Go to the line containing "About OSXDaily" in the records below. Repeat it and the lines after it exactly, all the way to the end.

#### GIVEN DATA

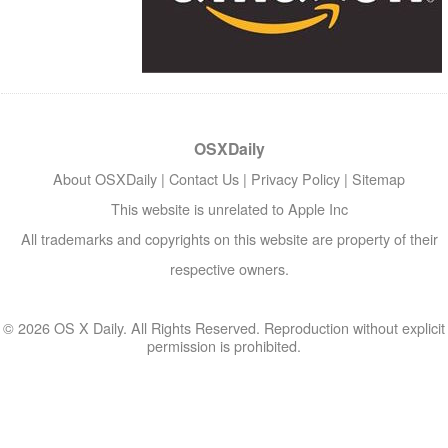
OSXDaily
About OSXDaily
|
Contact Us
|
Privacy Policy
|
Sitemap
This website is unrelated to Apple Inc
All trademarks and copyrights on this website are property of their
respective owners.
© 2026 OS X Daily. All Rights Reserved. Reproduction without explicit
permission is prohibited.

########

RESULT OF THE EXERCISE
About OSXDaily
|
Contact Us
|
Privacy Policy
|
Sitemap
This website is unrelated to Apple Inc
All trademarks and copyrights on this website are property of their
respective owners.
© 2026 OS X Daily. All Rights Reserved. Reproduction without explicit
permission is prohibited.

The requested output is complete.